Le rapport de l'expert-comptable mandaté par le comité d'entreprise indique que ; que " la baisse du marché des DPAC n'est ni soudaine, ni nouvelle ; que l'arrêt de l'activité de gâteaux est une décision stratégique de l'entreprise ; que 40 % des volumes perdus sur l'exercice et 47 % de la marge perdue ne sont pas liés aux arguments économiques avancés pas la société ".
En outre, l'expert relève que la situation financière du groupe est saine au regard des exercices 2003 et 2004, que les comptes de la société VALADE présentent des soldes intermédiaires de gestion positifs et que la situation de cette société est très saine. Par ailleurs, la société ne verse pas aux débats les comptes sociaux des autres sociétés du groupe FRUITERROIR permettant d'apprécier les difficultés au niveau du secteur d'activité du groupe.
Si une procédure d'alerte a été déclenchée le 10 juin 2005, la situation financière de la société a été rétablie dès le 30 juin 2006 grâce à un abandon de créance consenti par une société du groupe (courrier du commissaire aux comptes du 27 novembre 2006).
Enfin, la société a eu recours à du personnel intérimaire début 2006, soit peu après le licenciement des salariées (état des intérimaires).
Dès lors, aucune cause économique au sens de l'article 321-1 ancien du Code de travail n'est établie et les licenciements sont sans cause réelle et sérieuse.
Les premiers juges ont fait une exacte évaluation du préjudice subi par les salariées compte tenu de leur ancienneté, de leur rémunération et des circonstances du licenciement.

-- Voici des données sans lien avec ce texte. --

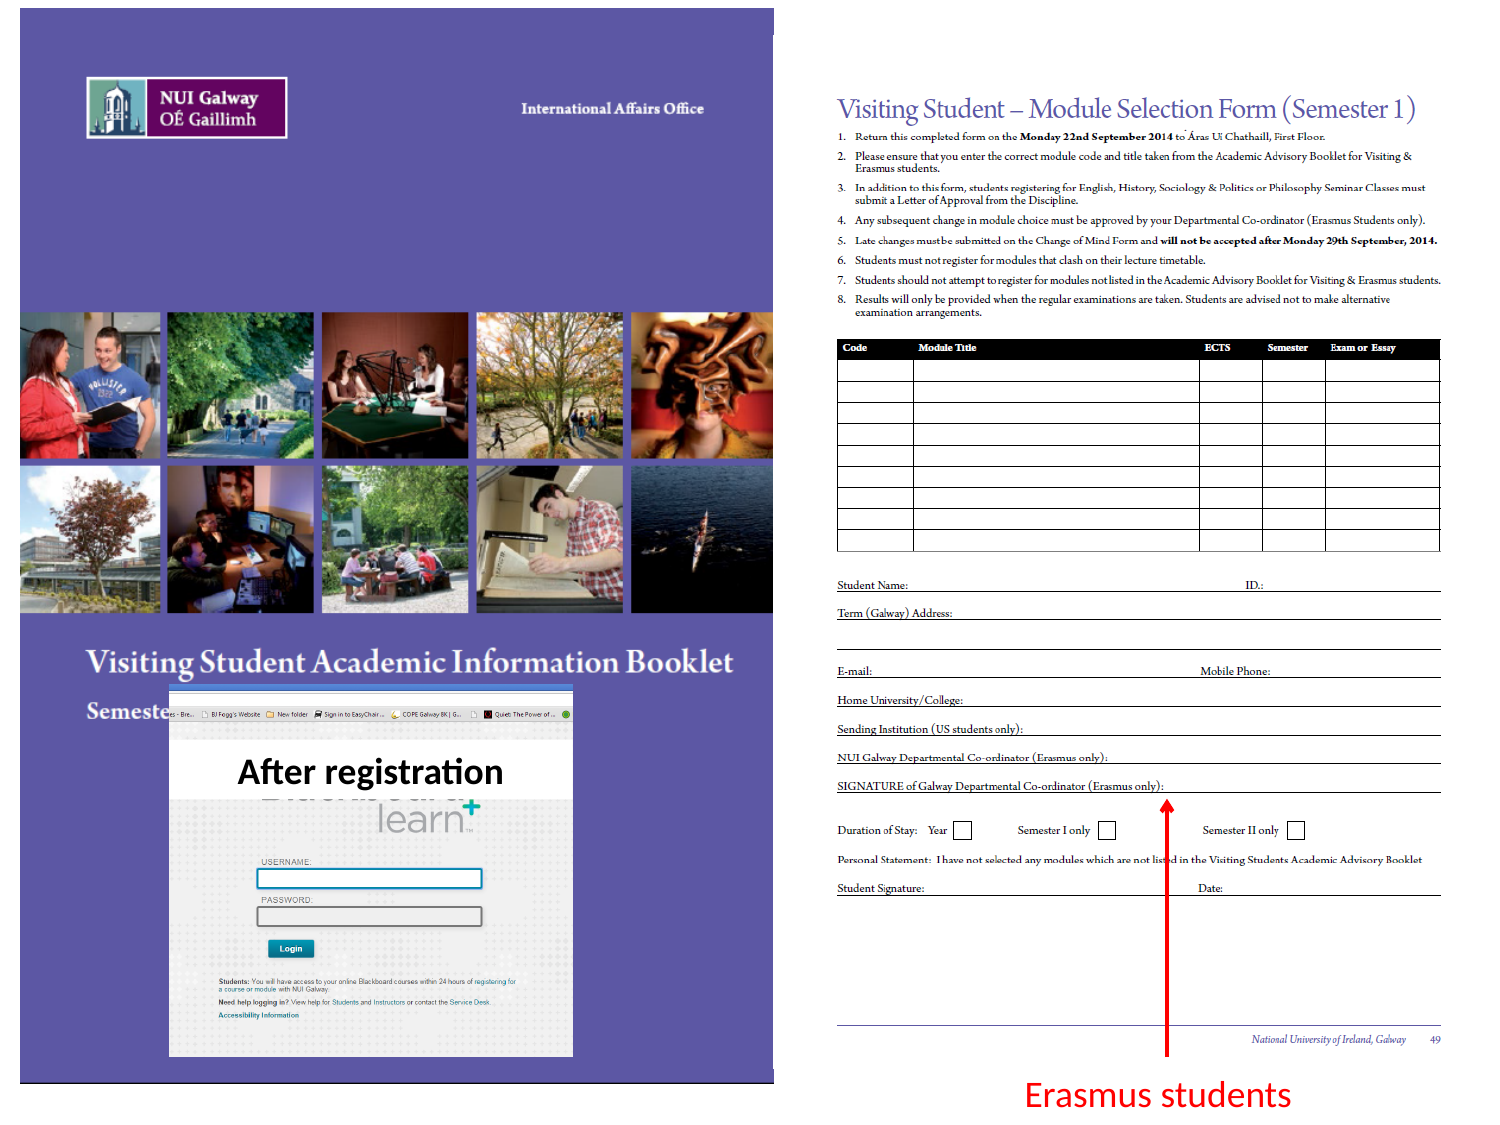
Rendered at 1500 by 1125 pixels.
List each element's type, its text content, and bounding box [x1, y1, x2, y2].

picture [20, 8, 1500, 1084]
text_box Erasmus students [1009, 1077, 1329, 1123]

Il est équitable d'allouer en appel à chacune des salariées une somme de 1. 000 € au titre de l'article 700 du Code de procédure civile.
PAR CES MOTIFS
LA COUR
Confirme le jugement déféré ;
Y ajoutant,
Dit que les sommes allouées dans le jugement porteront intérêts de droit à compter de celui-ci ;
Condamne la société YABON à payer à Mmes Y... et A... la somme de 1. 000 € chacune au titre de l'article 700 du Code de procédure civile ;
Condamne la société YABON aux dépens.